[Extracted data]

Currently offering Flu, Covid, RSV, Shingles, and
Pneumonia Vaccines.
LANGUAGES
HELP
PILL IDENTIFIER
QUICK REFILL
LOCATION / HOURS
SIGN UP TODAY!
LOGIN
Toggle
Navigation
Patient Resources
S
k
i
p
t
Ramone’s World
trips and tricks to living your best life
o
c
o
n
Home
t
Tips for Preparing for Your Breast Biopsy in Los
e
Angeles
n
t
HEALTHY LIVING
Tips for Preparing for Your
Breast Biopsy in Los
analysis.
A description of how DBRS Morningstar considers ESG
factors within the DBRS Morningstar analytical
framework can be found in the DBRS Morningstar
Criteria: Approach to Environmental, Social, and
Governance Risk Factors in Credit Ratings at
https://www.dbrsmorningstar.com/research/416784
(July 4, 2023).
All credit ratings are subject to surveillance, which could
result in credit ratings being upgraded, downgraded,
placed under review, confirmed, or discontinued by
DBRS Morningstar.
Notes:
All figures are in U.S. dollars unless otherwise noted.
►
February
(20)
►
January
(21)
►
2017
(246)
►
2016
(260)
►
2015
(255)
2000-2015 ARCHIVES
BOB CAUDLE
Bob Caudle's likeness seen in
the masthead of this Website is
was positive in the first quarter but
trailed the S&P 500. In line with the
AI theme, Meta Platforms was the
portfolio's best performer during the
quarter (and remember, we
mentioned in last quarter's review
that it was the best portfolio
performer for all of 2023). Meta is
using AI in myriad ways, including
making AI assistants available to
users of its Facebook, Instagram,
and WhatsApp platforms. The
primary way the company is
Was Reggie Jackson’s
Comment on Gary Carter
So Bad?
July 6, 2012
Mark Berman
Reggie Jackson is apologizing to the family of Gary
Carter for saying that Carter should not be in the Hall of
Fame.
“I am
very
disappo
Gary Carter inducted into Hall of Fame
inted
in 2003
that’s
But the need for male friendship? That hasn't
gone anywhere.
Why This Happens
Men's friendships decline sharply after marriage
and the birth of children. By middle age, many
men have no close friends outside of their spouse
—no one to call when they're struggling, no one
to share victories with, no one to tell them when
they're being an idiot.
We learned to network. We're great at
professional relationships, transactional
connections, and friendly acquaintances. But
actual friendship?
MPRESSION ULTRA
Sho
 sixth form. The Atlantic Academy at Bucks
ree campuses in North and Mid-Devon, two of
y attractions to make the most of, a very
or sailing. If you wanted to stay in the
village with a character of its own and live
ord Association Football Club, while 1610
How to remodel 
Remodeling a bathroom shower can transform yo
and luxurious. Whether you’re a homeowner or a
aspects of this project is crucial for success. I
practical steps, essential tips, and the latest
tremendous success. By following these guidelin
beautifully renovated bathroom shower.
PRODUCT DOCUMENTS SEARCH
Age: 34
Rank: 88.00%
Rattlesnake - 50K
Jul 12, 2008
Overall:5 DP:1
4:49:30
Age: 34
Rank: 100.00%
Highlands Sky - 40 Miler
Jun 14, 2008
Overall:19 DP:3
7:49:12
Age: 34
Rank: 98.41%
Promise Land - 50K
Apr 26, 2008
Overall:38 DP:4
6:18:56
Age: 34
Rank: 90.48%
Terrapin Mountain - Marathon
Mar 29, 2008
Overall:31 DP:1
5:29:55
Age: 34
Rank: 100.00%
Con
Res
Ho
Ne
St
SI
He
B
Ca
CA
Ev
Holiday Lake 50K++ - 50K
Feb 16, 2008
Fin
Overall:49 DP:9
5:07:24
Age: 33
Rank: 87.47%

[/Extracted data]

(Directive):
Across all the records above, find each line with "shower" in it and copy it.

(Expected output):
Remodeling a bathroom shower can transform yo
beautifully renovated bathroom shower.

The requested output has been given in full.